Stored data

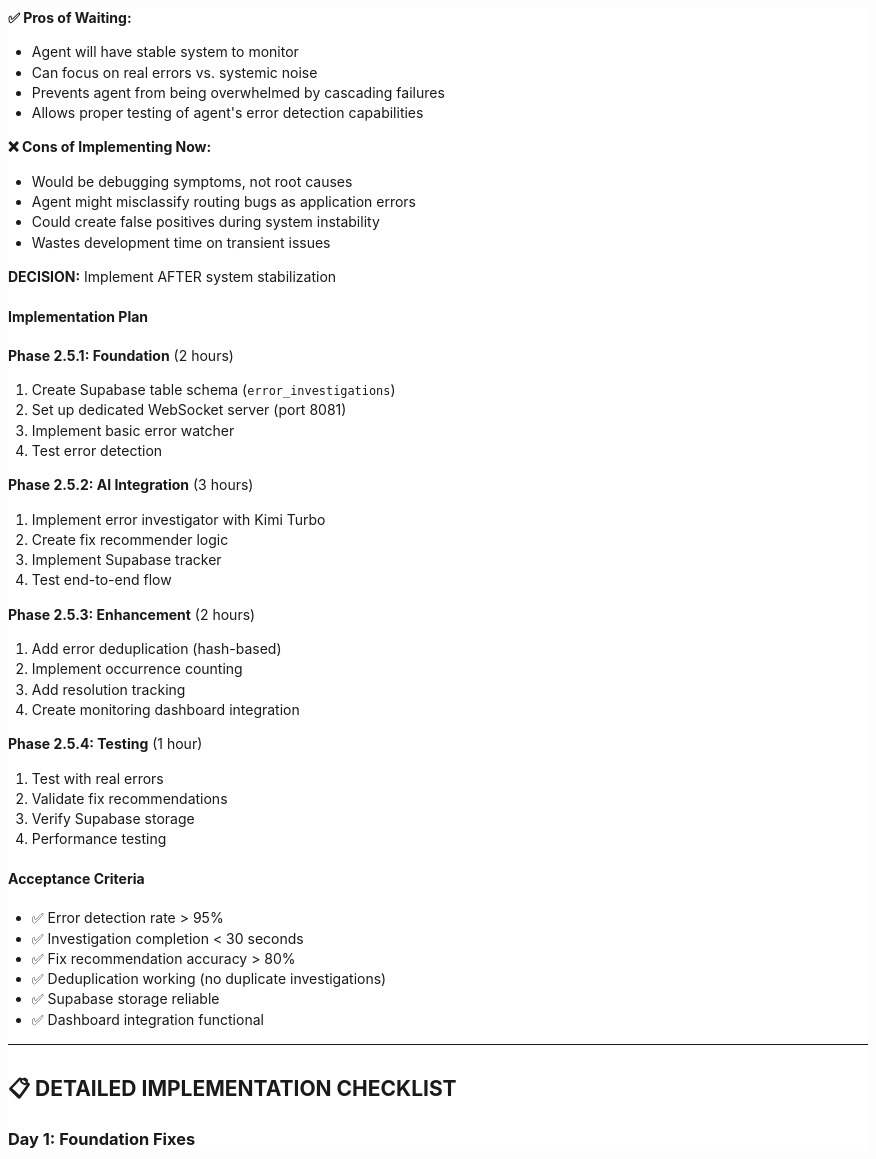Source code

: **✅ Pros of Waiting:**
- Agent will have stable system to monitor
- Can focus on real errors vs. systemic noise
- Prevents agent from being overwhelmed by cascading failures
- Allows proper testing of agent's error detection capabilities

**❌ Cons of Implementing Now:**
- Would be debugging symptoms, not root causes
- Agent might misclassify routing bugs as application errors
- Could create false positives during system instability
- Wastes development time on transient issues

**DECISION:** Implement AFTER system stabilization

#### **Implementation Plan**

**Phase 2.5.1: Foundation** (2 hours)
1. Create Supabase table schema (`error_investigations`)
2. Set up dedicated WebSocket server (port 8081)
3. Implement basic error watcher
4. Test error detection

**Phase 2.5.2: AI Integration** (3 hours)
1. Implement error investigator with Kimi Turbo
2. Create fix recommender logic
3. Implement Supabase tracker
4. Test end-to-end flow

**Phase 2.5.3: Enhancement** (2 hours)
1. Add error deduplication (hash-based)
2. Implement occurrence counting
3. Add resolution tracking
4. Create monitoring dashboard integration

**Phase 2.5.4: Testing** (1 hour)
1. Test with real errors
2. Validate fix recommendations
3. Verify Supabase storage
4. Performance testing

#### **Acceptance Criteria**
- ✅ Error detection rate > 95%
- ✅ Investigation completion < 30 seconds
- ✅ Fix recommendation accuracy > 80%
- ✅ Deduplication working (no duplicate investigations)
- ✅ Supabase storage reliable
- ✅ Dashboard integration functional

---

## 📋 **DETAILED IMPLEMENTATION CHECKLIST**

### **Day 1: Foundation Fixes**
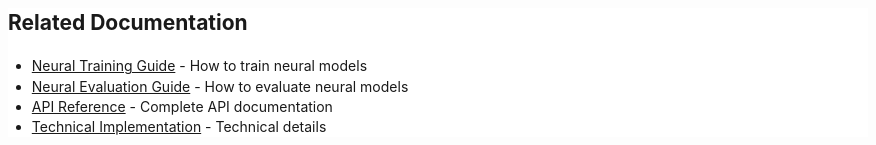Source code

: ## Related Documentation

- [Neural Training Guide](training.md) - How to train neural models
- [Neural Evaluation Guide](evaluation.md) - How to evaluate neural models
- [API Reference](../../technical/api/neural-endpoints.md) - Complete API documentation
- [Technical Implementation](../../technical/implementation/neural-integration.md) - Technical details 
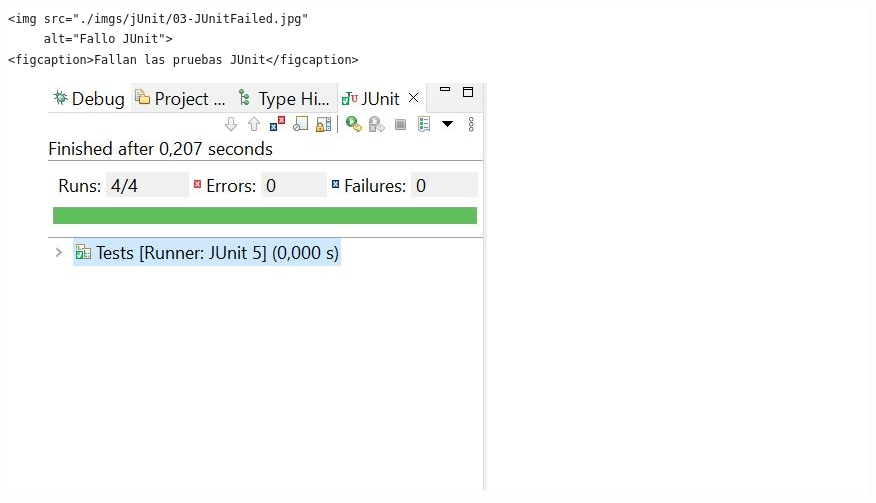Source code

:     <img src="./imgs/jUnit/03-JUnitFailed.jpg"
         alt="Fallo JUnit">
    <figcaption>Fallan las pruebas JUnit</figcaption>
</figure>


<figure>
    <img src="./imgs/jUnit/04-JUnitPass.jpg"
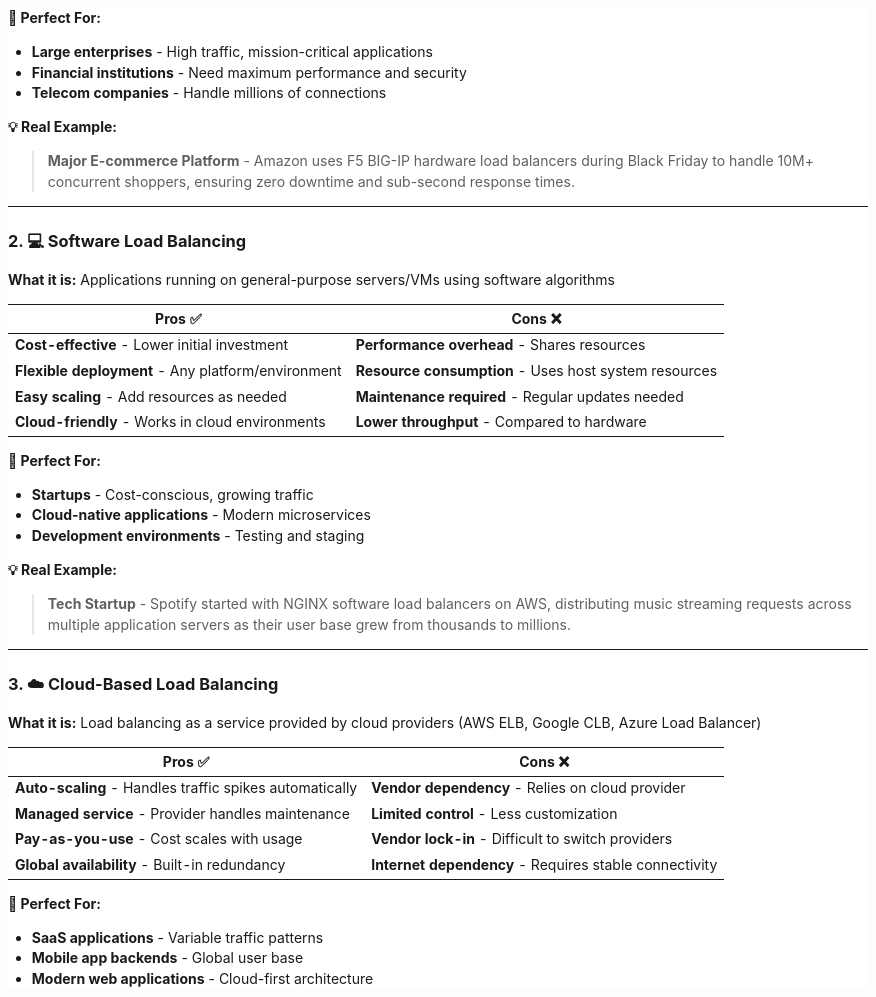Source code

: **🎯 Perfect For:**
- **Large enterprises** - High traffic, mission-critical applications
- **Financial institutions** - Need maximum performance and security
- **Telecom companies** - Handle millions of connections

**💡 Real Example:**
> **Major E-commerce Platform** - Amazon uses F5 BIG-IP hardware load balancers during Black Friday to handle 10M+ concurrent shoppers, ensuring zero downtime and sub-second response times.

---

### 2. 💻 Software Load Balancing

**What it is:** Applications running on general-purpose servers/VMs using software algorithms

| Pros ✅ | Cons ❌ |
|---------|---------|
| **Cost-effective** - Lower initial investment | **Performance overhead** - Shares resources |
| **Flexible deployment** - Any platform/environment | **Resource consumption** - Uses host system resources |
| **Easy scaling** - Add resources as needed | **Maintenance required** - Regular updates needed |
| **Cloud-friendly** - Works in cloud environments | **Lower throughput** - Compared to hardware |

**🎯 Perfect For:**
- **Startups** - Cost-conscious, growing traffic
- **Cloud-native applications** - Modern microservices
- **Development environments** - Testing and staging

**💡 Real Example:**
> **Tech Startup** - Spotify started with NGINX software load balancers on AWS, distributing music streaming requests across multiple application servers as their user base grew from thousands to millions.

---

### 3. ☁️ Cloud-Based Load Balancing

**What it is:** Load balancing as a service provided by cloud providers (AWS ELB, Google CLB, Azure Load Balancer)

| Pros ✅ | Cons ❌ |
|---------|---------|
| **Auto-scaling** - Handles traffic spikes automatically | **Vendor dependency** - Relies on cloud provider |
| **Managed service** - Provider handles maintenance | **Limited control** - Less customization |
| **Pay-as-you-use** - Cost scales with usage | **Vendor lock-in** - Difficult to switch providers |
| **Global availability** - Built-in redundancy | **Internet dependency** - Requires stable connectivity |

**🎯 Perfect For:**
- **SaaS applications** - Variable traffic patterns
- **Mobile app backends** - Global user base
- **Modern web applications** - Cloud-first architecture
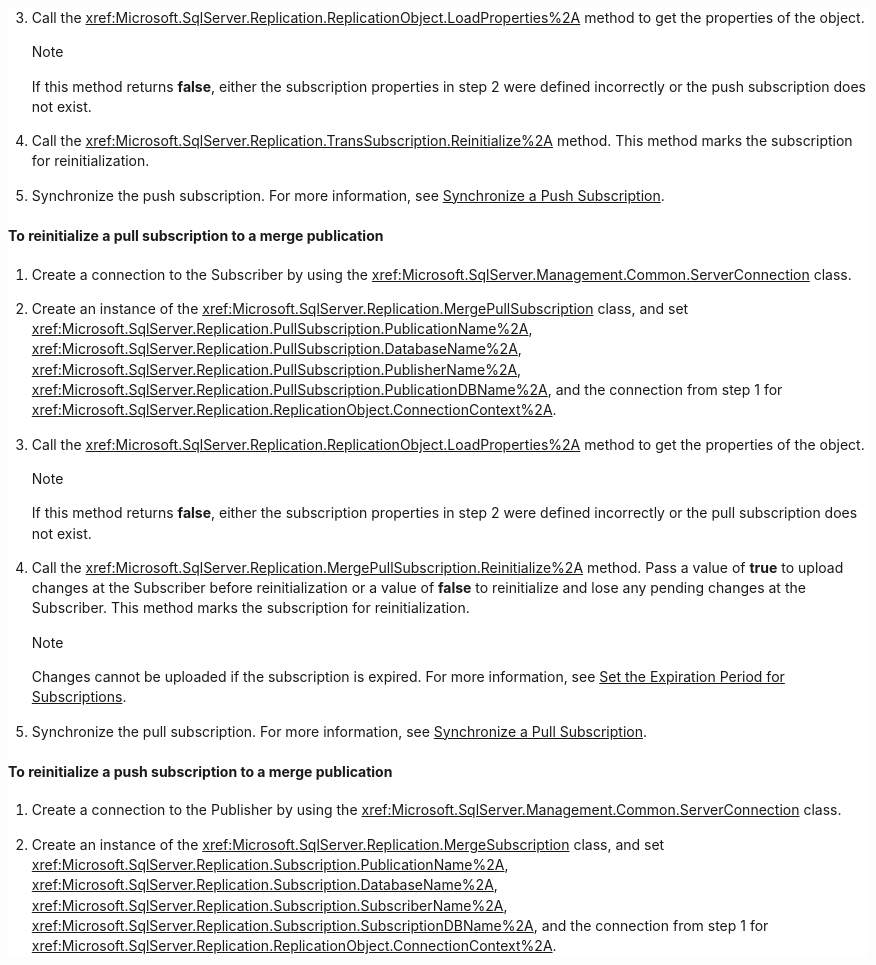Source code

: 3.  Call the <xref:Microsoft.SqlServer.Replication.ReplicationObject.LoadProperties%2A> method to get the properties of the object.  
  
    > [!NOTE]  
    >  If this method returns **false**, either the subscription properties in step 2 were defined incorrectly or the push subscription does not exist.  
  
4.  Call the <xref:Microsoft.SqlServer.Replication.TransSubscription.Reinitialize%2A> method. This method marks the subscription for reinitialization.  
  
5.  Synchronize the push subscription. For more information, see [Synchronize a Push Subscription](../../relational-databases/replication/synchronize-a-push-subscription.md).  
  
#### To reinitialize a pull subscription to a merge publication  
  
1.  Create a connection to the Subscriber by using the <xref:Microsoft.SqlServer.Management.Common.ServerConnection> class.  
  
2.  Create an instance of the <xref:Microsoft.SqlServer.Replication.MergePullSubscription> class, and set <xref:Microsoft.SqlServer.Replication.PullSubscription.PublicationName%2A>, <xref:Microsoft.SqlServer.Replication.PullSubscription.DatabaseName%2A>, <xref:Microsoft.SqlServer.Replication.PullSubscription.PublisherName%2A>, <xref:Microsoft.SqlServer.Replication.PullSubscription.PublicationDBName%2A>, and the connection from step 1 for <xref:Microsoft.SqlServer.Replication.ReplicationObject.ConnectionContext%2A>.  
  
3.  Call the <xref:Microsoft.SqlServer.Replication.ReplicationObject.LoadProperties%2A> method to get the properties of the object.  
  
    > [!NOTE]  
    >  If this method returns **false**, either the subscription properties in step 2 were defined incorrectly or the pull subscription does not exist.  
  
4.  Call the <xref:Microsoft.SqlServer.Replication.MergePullSubscription.Reinitialize%2A> method. Pass a value of **true** to upload changes at the Subscriber before reinitialization or a value of **false** to reinitialize and lose any pending changes at the Subscriber. This method marks the subscription for reinitialization.  
  
    > [!NOTE]  
    >  Changes cannot be uploaded if the subscription is expired. For more information, see [Set the Expiration Period for Subscriptions](../../relational-databases/replication/publish/set-the-expiration-period-for-subscriptions.md).  
  
5.  Synchronize the pull subscription. For more information, see [Synchronize a Pull Subscription](../../relational-databases/replication/synchronize-a-pull-subscription.md).  
  
#### To reinitialize a push subscription to a merge publication  
  
1.  Create a connection to the Publisher by using the <xref:Microsoft.SqlServer.Management.Common.ServerConnection> class.  
  
2.  Create an instance of the <xref:Microsoft.SqlServer.Replication.MergeSubscription> class, and set <xref:Microsoft.SqlServer.Replication.Subscription.PublicationName%2A>, <xref:Microsoft.SqlServer.Replication.Subscription.DatabaseName%2A>, <xref:Microsoft.SqlServer.Replication.Subscription.SubscriberName%2A>, <xref:Microsoft.SqlServer.Replication.Subscription.SubscriptionDBName%2A>, and the connection from step 1 for <xref:Microsoft.SqlServer.Replication.ReplicationObject.ConnectionContext%2A>.  
  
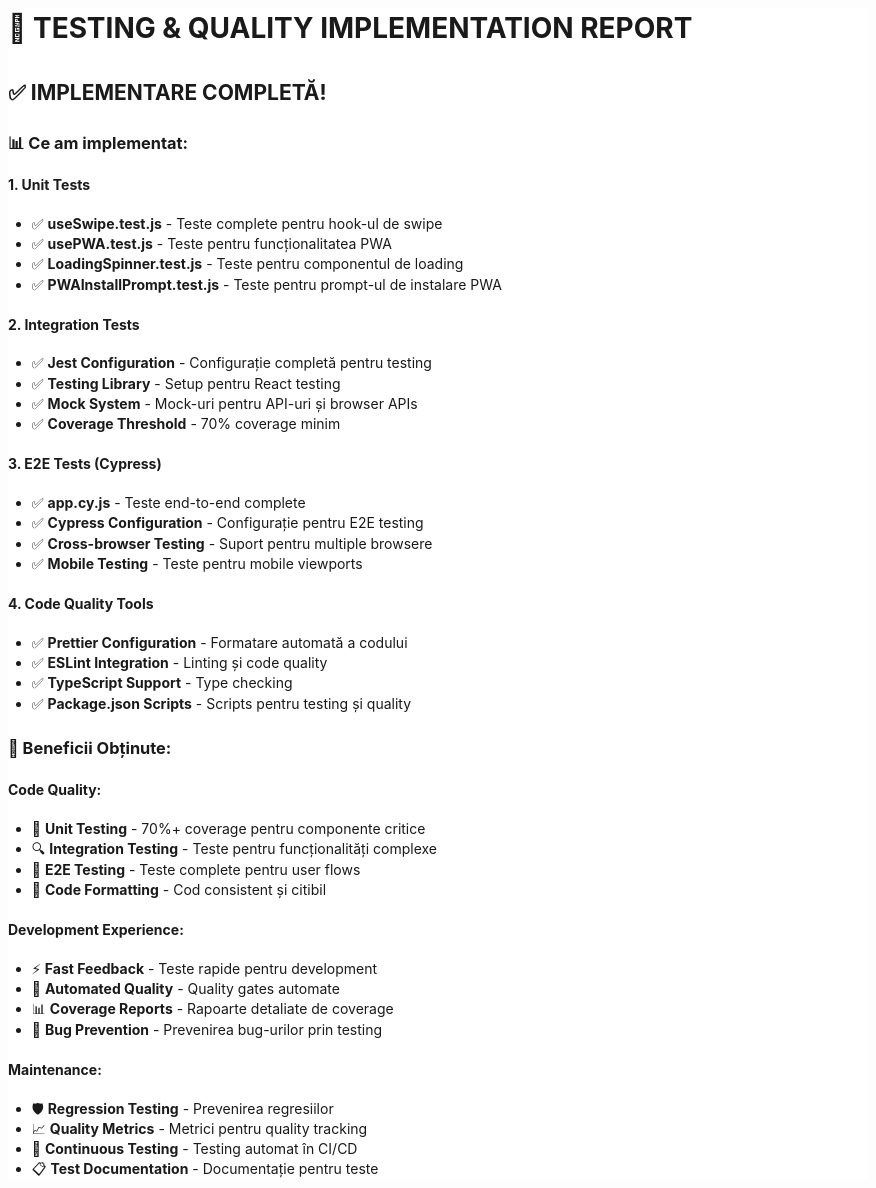 # 🧪 TESTING & QUALITY IMPLEMENTATION REPORT

## ✅ **IMPLEMENTARE COMPLETĂ!**

### **📊 Ce am implementat:**

#### **1. Unit Tests**
- ✅ **useSwipe.test.js** - Teste complete pentru hook-ul de swipe
- ✅ **usePWA.test.js** - Teste pentru funcționalitatea PWA
- ✅ **LoadingSpinner.test.js** - Teste pentru componentul de loading
- ✅ **PWAInstallPrompt.test.js** - Teste pentru prompt-ul de instalare PWA

#### **2. Integration Tests**
- ✅ **Jest Configuration** - Configurație completă pentru testing
- ✅ **Testing Library** - Setup pentru React testing
- ✅ **Mock System** - Mock-uri pentru API-uri și browser APIs
- ✅ **Coverage Threshold** - 70% coverage minim

#### **3. E2E Tests (Cypress)**
- ✅ **app.cy.js** - Teste end-to-end complete
- ✅ **Cypress Configuration** - Configurație pentru E2E testing
- ✅ **Cross-browser Testing** - Suport pentru multiple browsere
- ✅ **Mobile Testing** - Teste pentru mobile viewports

#### **4. Code Quality Tools**
- ✅ **Prettier Configuration** - Formatare automată a codului
- ✅ **ESLint Integration** - Linting și code quality
- ✅ **TypeScript Support** - Type checking
- ✅ **Package.json Scripts** - Scripts pentru testing și quality

### **🎯 Beneficii Obținute:**

#### **Code Quality:**
- 🧪 **Unit Testing** - 70%+ coverage pentru componente critice
- 🔍 **Integration Testing** - Teste pentru funcționalități complexe
- 🚀 **E2E Testing** - Teste complete pentru user flows
- 📝 **Code Formatting** - Cod consistent și citibil

#### **Development Experience:**
- ⚡ **Fast Feedback** - Teste rapide pentru development
- 🔧 **Automated Quality** - Quality gates automate
- 📊 **Coverage Reports** - Rapoarte detaliate de coverage
- 🐛 **Bug Prevention** - Prevenirea bug-urilor prin testing

#### **Maintenance:**
- 🛡️ **Regression Testing** - Prevenirea regresiilor
- 📈 **Quality Metrics** - Metrici pentru quality tracking
- 🔄 **Continuous Testing** - Testing automat în CI/CD
- 📋 **Test Documentation** - Documentație pentru teste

> TASK BRIEF:
Each line from the top of the records through the one containing "Integration** (3 hours)" needs to be transcribed exactly, without pictures.

> RESULT:
Source code

: **✅ Pros of Waiting:**
- Agent will have stable system to monitor
- Can focus on real errors vs. systemic noise
- Prevents agent from being overwhelmed by cascading failures
- Allows proper testing of agent's error detection capabilities

**❌ Cons of Implementing Now:**
- Would be debugging symptoms, not root causes
- Agent might misclassify routing bugs as application errors
- Could create false positives during system instability
- Wastes development time on transient issues

**DECISION:** Implement AFTER system stabilization

#### **Implementation Plan**

**Phase 2.5.1: Foundation** (2 hours)
1. Create Supabase table schema (`error_investigations`)
2. Set up dedicated WebSocket server (port 8081)
3. Implement basic error watcher
4. Test error detection

**Phase 2.5.2: AI Integration** (3 hours)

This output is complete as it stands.